# WHAT IS REQUIRED:
Would you please return the data below verbatim, without its pictures?

• • • •

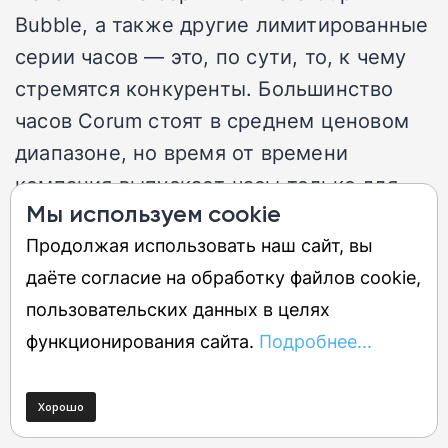
Bubble, а также другие лимитированные
серии часов — это, по сути, то, к чему
стремятся конкуренты. Большинство
часов Corum стоят в среднем ценовом
диапазоне, но время от времени
компания выпускает часы только для
Мы используем cookie
коллекционеров с высокими доходами.
Продолжая использовать наш сайт, вы
Швейцарский бренд часов в настоящее
даёте согласие на обработку файлов cookie,
время принадлежит китайской
пользовательских данных в целях
компании, но сами часы остаются
функционирования сайта.
Подробнее...
яркими образцами лучших роскошных
часов, созданных бесстрашными
швейцарскими инженерами.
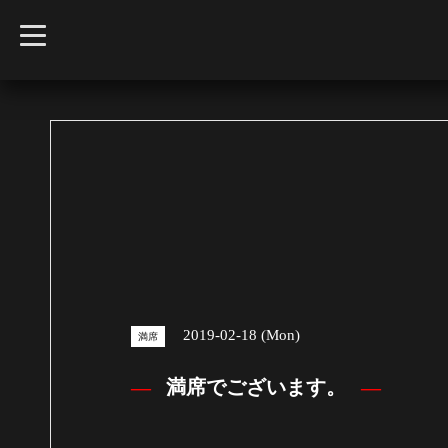
t
o
g
g
l
e
n
a
v
i
g
a
t
i
o
n
2019-02-18 (Mon)
満席
満席でございます。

• • • •

# RESPONSE TO THE EXERCISE:
Bubble, а также другие лимитированные
серии часов — это, по сути, то, к чему
стремятся конкуренты. Большинство
часов Corum стоят в среднем ценовом
диапазоне, но время от времени
компания выпускает часы только для
Мы используем cookie
коллекционеров с высокими доходами.
Продолжая использовать наш сайт, вы
Швейцарский бренд часов в настоящее
даёте согласие на обработку файлов cookie,
время принадлежит китайской
пользовательских данных в целях
компании, но сами часы остаются
функционирования сайта.
Подробнее...
яркими образцами лучших роскошных
часов, созданных бесстрашными
швейцарскими инженерами.
t
o
g
g
l
e
n
a
v
i
g
a
t
i
o
n
2019-02-18 (Mon)
満席
満席でございます。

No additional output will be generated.